• Problem statement:
Where a line of the data below has the string "crumb", copy that line.

• Study material:
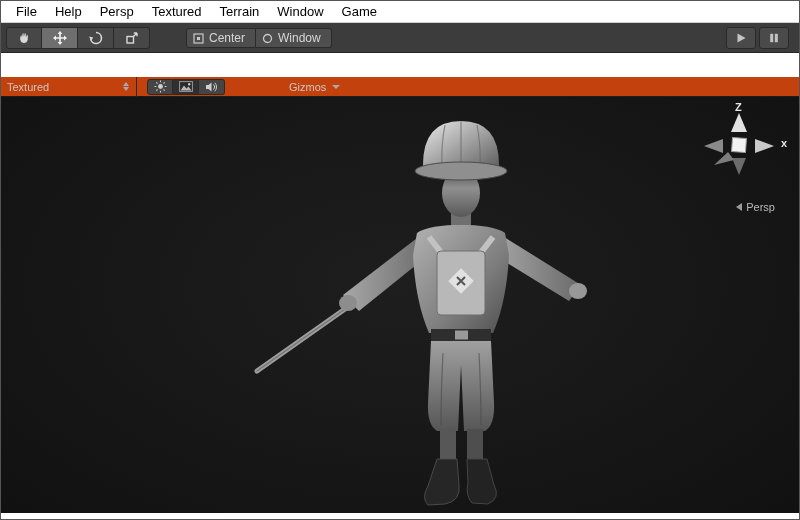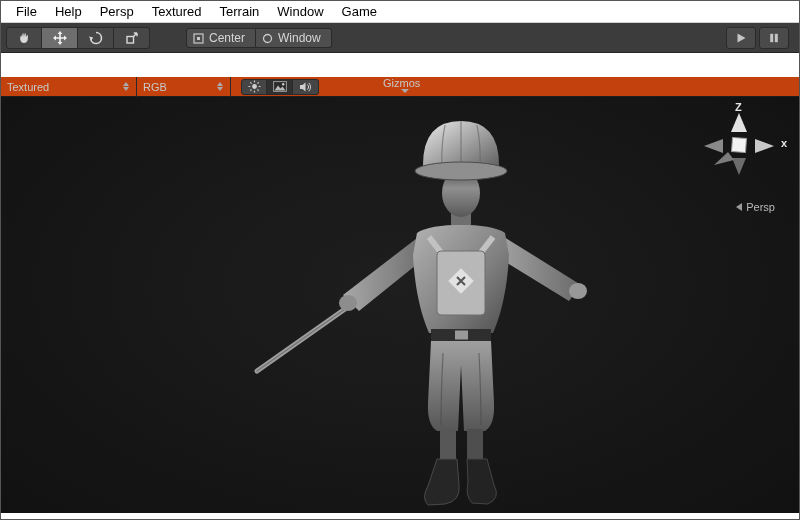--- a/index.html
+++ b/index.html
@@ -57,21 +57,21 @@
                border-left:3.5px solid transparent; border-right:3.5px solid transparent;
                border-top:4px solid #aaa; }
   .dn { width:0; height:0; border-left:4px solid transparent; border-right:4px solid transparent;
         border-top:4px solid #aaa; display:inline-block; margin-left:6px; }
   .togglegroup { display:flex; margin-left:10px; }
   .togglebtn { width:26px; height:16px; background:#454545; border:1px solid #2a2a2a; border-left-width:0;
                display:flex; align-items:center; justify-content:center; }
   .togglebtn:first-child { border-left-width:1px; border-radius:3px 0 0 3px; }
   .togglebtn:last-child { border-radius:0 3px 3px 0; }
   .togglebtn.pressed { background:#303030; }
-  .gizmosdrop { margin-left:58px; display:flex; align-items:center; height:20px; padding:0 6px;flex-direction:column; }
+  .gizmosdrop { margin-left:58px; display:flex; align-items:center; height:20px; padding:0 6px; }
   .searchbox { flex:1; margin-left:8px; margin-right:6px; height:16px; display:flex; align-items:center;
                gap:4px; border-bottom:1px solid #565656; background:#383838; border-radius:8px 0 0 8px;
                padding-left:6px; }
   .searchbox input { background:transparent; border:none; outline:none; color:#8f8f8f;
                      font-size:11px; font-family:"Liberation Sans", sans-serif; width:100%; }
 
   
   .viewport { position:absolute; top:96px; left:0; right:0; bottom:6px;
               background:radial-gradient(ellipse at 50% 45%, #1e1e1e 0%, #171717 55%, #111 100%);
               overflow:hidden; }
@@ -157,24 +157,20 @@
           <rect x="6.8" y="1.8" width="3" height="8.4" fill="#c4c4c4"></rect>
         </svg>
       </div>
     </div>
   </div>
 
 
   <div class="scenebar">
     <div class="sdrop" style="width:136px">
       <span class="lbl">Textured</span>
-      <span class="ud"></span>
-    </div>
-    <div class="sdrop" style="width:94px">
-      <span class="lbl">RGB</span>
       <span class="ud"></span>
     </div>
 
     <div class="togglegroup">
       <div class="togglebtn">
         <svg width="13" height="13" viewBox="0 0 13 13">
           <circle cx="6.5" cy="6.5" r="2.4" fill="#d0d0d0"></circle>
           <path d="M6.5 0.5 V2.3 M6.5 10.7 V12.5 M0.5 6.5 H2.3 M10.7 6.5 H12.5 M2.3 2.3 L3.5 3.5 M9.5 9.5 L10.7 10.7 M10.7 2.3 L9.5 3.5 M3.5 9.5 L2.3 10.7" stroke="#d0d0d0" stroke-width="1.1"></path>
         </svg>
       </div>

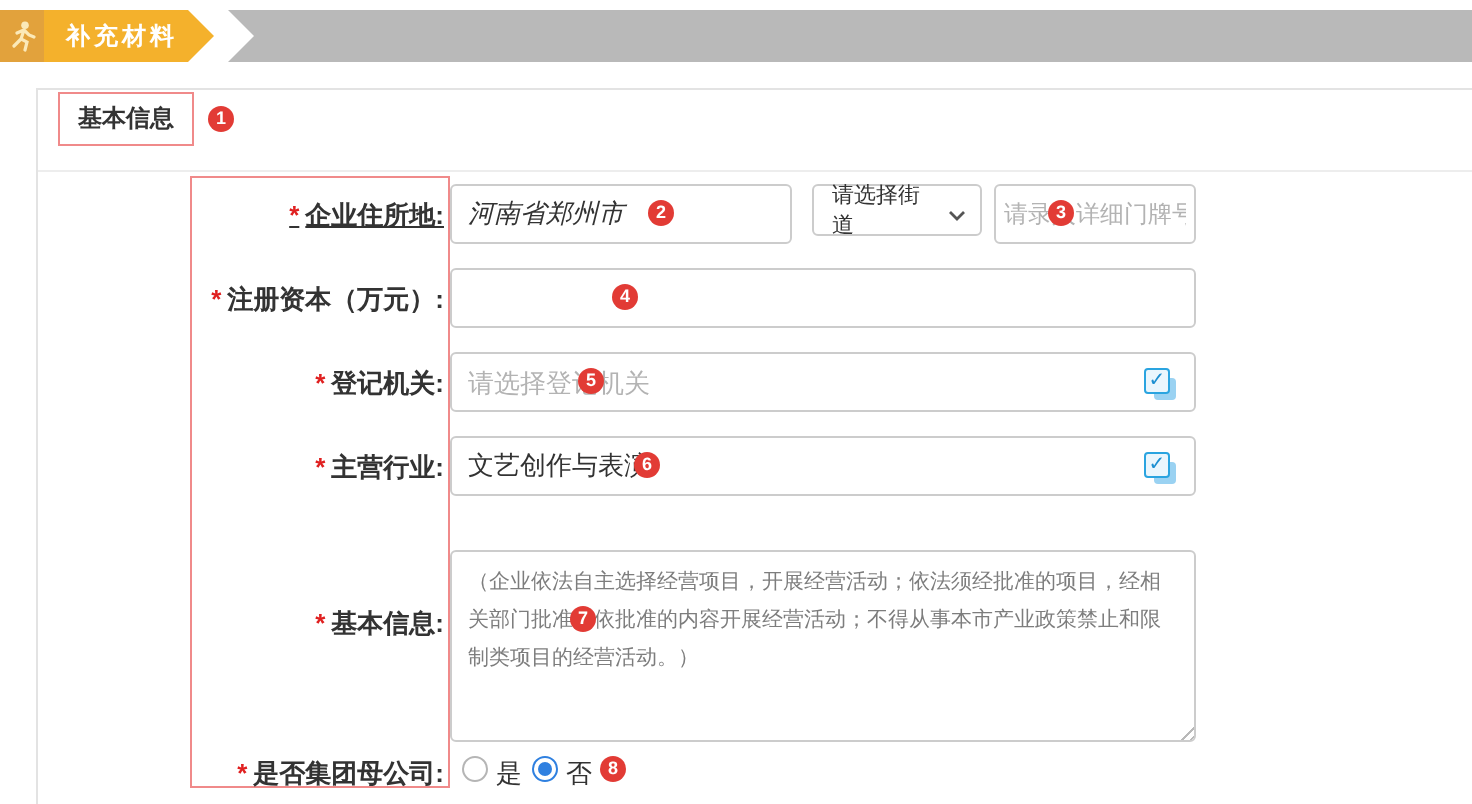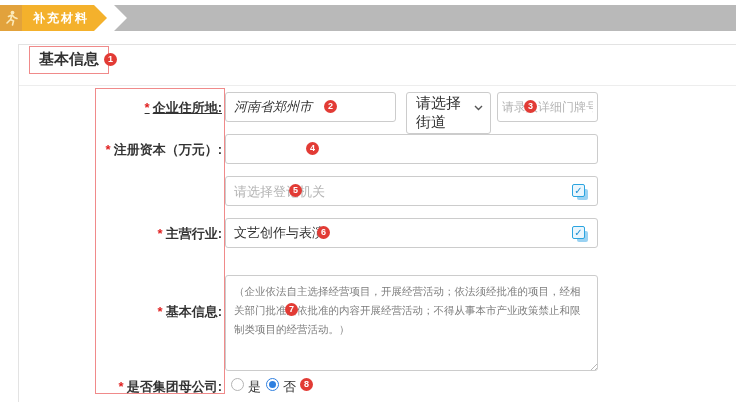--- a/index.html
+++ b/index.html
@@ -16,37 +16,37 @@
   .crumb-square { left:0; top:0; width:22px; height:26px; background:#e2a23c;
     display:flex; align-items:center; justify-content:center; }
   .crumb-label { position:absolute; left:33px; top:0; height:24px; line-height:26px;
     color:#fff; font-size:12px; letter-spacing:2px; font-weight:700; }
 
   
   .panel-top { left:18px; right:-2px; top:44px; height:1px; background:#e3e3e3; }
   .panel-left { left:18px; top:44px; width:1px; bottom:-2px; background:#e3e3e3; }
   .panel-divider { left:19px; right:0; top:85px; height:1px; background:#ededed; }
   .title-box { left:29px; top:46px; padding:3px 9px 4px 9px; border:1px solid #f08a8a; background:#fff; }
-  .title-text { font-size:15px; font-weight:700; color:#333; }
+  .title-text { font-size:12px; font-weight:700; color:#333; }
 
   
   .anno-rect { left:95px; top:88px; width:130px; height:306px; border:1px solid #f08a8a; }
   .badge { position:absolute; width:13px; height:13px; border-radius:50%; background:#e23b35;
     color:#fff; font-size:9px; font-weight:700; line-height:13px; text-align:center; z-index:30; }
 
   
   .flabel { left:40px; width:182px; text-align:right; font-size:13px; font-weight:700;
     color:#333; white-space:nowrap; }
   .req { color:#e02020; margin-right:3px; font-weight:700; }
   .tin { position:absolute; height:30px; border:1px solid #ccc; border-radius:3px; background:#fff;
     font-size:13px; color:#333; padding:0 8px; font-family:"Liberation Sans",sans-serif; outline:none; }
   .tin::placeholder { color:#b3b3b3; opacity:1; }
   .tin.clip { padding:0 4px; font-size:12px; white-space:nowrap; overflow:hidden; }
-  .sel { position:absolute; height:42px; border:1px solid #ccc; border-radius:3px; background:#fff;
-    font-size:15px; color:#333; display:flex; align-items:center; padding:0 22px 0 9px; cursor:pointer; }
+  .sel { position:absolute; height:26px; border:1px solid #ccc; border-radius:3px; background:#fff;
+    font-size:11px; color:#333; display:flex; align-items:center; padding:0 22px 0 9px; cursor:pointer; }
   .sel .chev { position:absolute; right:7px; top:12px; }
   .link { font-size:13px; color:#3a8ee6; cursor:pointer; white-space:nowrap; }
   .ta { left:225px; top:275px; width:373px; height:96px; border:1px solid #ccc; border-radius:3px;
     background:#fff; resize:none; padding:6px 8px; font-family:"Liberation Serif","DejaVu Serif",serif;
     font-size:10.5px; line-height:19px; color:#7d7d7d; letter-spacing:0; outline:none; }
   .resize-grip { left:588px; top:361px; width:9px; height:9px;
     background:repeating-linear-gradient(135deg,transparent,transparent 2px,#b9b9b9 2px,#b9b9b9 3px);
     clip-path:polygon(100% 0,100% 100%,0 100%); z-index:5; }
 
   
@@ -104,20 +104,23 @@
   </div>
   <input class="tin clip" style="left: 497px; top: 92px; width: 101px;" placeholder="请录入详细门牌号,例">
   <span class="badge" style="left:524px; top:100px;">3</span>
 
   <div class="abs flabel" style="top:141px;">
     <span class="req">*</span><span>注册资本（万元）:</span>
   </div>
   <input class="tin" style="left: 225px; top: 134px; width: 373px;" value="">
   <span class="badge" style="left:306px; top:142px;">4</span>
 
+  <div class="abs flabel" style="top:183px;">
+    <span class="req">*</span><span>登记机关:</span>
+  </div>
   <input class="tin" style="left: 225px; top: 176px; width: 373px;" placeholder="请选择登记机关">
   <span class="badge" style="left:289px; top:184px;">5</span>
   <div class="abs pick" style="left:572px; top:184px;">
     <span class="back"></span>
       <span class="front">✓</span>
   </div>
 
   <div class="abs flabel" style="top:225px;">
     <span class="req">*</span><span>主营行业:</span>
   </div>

...

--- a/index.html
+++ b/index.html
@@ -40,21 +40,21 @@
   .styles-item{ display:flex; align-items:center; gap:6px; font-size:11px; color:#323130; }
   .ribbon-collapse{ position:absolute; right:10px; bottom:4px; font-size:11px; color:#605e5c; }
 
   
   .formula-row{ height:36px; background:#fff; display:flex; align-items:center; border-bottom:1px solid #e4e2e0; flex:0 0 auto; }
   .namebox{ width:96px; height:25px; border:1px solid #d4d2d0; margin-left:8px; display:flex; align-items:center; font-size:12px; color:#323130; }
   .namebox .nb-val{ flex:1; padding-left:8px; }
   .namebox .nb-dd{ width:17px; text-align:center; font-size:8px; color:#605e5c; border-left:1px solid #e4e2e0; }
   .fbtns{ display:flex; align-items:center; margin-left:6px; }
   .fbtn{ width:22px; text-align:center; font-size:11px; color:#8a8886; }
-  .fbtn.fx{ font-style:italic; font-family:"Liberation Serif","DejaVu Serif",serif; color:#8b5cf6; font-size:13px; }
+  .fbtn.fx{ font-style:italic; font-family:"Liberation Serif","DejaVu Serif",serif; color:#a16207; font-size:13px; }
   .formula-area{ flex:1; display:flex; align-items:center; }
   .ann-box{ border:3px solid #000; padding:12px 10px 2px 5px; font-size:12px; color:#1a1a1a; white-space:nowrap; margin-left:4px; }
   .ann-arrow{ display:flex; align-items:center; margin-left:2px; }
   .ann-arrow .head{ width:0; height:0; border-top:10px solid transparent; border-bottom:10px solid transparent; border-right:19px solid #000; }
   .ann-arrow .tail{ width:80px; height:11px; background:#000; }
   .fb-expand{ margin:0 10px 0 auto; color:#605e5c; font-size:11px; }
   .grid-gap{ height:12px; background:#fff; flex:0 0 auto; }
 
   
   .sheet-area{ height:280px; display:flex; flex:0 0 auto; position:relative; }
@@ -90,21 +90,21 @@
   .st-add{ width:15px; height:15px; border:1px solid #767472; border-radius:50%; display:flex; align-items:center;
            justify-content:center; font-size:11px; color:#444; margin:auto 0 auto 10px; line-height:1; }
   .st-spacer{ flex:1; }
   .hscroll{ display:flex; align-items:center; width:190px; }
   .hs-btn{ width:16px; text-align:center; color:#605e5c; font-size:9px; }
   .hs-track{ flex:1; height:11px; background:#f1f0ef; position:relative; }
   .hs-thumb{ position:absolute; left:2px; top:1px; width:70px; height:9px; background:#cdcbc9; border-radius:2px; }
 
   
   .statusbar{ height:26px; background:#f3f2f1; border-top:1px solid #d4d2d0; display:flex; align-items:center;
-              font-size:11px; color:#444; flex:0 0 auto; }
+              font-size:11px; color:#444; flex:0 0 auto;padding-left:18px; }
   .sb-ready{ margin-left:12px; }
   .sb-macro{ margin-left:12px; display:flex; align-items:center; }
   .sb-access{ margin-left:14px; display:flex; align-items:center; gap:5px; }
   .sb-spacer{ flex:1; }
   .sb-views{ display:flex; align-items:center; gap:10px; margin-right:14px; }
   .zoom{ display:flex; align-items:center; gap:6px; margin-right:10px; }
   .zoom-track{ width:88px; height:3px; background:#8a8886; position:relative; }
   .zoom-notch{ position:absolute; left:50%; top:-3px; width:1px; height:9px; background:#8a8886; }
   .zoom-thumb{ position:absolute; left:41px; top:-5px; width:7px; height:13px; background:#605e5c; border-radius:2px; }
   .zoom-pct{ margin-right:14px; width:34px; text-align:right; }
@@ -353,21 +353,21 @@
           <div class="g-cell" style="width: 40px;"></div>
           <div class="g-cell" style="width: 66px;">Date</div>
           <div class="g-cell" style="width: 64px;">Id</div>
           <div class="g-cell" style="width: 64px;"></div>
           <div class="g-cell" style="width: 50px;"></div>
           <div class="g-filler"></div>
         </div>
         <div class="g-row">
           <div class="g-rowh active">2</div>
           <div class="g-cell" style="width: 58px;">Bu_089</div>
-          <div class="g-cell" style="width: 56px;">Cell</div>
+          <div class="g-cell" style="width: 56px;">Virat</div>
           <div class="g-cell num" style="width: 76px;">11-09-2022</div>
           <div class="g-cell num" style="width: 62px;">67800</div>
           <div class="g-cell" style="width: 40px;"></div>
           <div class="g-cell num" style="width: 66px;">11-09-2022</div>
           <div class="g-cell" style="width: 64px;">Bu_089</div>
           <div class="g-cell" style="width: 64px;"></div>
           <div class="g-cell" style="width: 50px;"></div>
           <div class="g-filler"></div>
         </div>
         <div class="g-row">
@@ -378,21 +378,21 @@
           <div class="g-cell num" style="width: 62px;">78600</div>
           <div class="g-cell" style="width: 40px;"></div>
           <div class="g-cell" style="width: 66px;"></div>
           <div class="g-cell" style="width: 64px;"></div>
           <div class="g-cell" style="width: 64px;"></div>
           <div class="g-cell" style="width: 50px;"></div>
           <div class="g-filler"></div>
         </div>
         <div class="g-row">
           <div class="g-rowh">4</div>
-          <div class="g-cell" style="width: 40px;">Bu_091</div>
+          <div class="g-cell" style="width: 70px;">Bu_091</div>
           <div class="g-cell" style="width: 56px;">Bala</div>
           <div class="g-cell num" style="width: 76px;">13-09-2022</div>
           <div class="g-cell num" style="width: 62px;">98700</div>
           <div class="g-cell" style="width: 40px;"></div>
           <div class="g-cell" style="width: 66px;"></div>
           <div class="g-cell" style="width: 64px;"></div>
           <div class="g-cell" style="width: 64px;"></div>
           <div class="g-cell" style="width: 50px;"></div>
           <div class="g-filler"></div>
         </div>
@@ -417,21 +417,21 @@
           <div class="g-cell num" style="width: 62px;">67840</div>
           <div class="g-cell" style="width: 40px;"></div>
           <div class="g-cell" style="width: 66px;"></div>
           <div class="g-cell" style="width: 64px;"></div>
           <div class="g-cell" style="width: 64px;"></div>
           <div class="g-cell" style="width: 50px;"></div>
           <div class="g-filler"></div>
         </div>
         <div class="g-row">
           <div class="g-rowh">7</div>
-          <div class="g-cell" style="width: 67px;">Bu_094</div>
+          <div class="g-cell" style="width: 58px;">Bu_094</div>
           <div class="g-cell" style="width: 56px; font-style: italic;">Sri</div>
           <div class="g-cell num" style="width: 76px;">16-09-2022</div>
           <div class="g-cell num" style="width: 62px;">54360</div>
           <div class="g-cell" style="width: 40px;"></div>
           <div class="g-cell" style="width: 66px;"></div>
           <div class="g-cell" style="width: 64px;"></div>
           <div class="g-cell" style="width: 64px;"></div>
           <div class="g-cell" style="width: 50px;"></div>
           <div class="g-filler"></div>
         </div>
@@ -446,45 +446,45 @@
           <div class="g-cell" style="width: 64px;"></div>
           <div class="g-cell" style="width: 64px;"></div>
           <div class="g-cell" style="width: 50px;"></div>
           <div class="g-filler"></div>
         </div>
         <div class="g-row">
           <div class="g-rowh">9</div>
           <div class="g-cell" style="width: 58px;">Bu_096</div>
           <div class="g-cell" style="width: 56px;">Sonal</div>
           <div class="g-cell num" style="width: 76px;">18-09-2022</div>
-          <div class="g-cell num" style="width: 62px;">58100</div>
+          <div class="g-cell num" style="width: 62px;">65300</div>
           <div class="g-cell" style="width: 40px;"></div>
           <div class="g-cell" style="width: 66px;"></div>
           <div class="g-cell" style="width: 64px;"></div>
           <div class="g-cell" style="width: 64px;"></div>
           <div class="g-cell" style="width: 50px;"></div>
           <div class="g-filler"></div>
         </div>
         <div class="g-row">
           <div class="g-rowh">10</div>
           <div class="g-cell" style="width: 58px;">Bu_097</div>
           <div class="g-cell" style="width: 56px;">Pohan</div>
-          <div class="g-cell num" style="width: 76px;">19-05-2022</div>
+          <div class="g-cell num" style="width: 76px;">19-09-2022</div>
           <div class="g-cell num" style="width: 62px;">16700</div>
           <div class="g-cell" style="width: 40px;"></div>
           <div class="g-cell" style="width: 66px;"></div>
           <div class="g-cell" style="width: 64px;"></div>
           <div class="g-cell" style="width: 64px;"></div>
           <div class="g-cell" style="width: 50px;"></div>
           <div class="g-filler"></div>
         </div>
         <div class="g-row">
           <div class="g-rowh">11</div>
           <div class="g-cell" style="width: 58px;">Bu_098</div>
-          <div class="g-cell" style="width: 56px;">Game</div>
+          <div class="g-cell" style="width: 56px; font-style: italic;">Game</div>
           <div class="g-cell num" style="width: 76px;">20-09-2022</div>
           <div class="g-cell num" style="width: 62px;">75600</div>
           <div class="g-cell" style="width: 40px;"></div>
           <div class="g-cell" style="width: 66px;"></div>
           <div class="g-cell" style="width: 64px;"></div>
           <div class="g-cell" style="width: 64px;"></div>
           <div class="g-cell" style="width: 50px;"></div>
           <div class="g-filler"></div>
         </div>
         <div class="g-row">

---

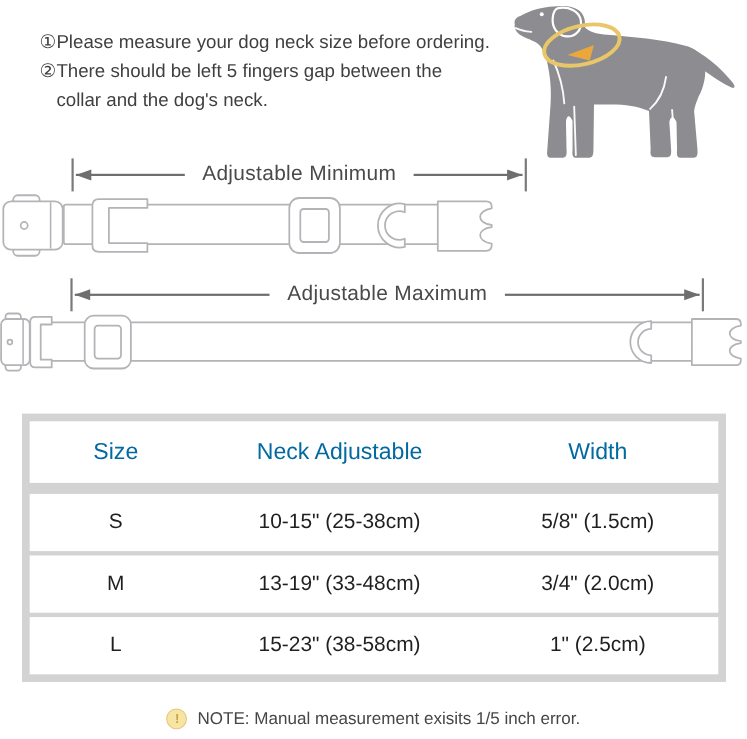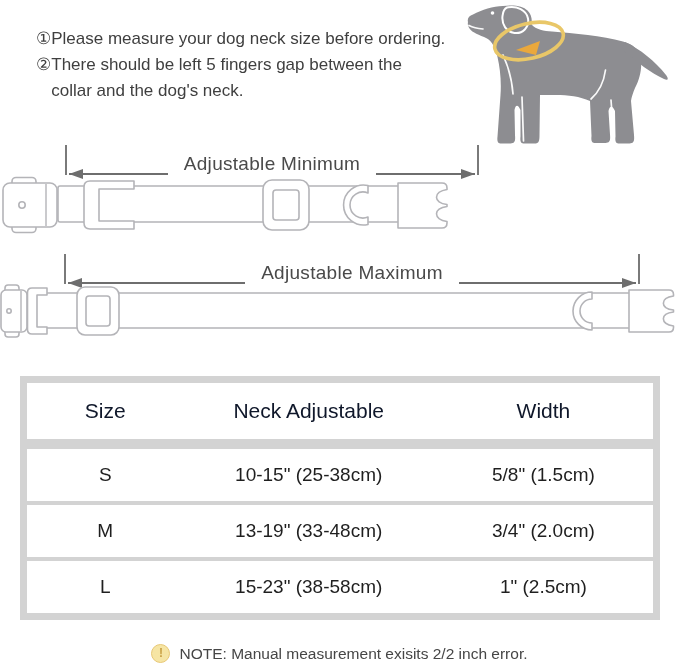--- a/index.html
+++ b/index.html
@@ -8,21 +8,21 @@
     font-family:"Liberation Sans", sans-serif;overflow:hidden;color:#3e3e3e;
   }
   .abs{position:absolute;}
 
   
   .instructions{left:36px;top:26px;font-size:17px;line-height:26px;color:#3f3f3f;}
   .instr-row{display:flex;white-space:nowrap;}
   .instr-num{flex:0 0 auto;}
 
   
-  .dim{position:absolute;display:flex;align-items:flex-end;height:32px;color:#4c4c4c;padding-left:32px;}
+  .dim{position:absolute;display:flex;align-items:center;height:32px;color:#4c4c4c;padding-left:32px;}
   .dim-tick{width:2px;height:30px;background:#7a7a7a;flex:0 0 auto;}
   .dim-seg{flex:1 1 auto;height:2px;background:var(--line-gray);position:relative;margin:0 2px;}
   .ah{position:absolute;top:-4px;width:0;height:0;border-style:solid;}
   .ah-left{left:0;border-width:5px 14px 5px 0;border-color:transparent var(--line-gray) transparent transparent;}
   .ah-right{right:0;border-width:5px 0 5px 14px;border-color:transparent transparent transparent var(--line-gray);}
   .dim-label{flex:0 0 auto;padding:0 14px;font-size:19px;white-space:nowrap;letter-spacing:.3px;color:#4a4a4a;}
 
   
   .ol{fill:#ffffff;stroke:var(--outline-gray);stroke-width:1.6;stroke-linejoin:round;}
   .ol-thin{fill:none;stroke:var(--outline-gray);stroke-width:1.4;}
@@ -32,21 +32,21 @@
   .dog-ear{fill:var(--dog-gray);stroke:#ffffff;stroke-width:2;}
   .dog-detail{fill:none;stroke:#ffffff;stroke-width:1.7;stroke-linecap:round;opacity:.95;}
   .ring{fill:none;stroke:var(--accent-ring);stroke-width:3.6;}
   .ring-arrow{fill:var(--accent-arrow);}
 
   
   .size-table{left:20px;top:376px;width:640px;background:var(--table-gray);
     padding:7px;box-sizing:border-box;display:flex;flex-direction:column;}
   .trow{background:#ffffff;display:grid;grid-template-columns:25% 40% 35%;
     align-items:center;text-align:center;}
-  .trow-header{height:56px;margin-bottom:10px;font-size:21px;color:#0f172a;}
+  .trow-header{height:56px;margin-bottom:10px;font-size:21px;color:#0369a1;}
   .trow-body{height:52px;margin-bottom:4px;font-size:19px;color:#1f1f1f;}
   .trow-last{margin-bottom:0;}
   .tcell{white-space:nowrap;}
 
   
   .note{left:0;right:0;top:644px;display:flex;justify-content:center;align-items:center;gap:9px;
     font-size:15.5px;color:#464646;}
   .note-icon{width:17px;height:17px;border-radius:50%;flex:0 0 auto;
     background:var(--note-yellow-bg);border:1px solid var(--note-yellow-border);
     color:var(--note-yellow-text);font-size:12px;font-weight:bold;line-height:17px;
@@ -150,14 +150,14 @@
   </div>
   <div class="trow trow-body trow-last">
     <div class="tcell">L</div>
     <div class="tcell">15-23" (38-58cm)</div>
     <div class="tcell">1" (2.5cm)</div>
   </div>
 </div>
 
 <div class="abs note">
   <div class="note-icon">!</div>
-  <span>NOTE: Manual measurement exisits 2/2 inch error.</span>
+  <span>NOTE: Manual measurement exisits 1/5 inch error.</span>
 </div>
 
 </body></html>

• Exercise answer:
   .crumb-square { left:0; top:0; width:22px; height:26px; background:#e2a23c;
   .crumb-label { position:absolute; left:33px; top:0; height:24px; line-height:26px;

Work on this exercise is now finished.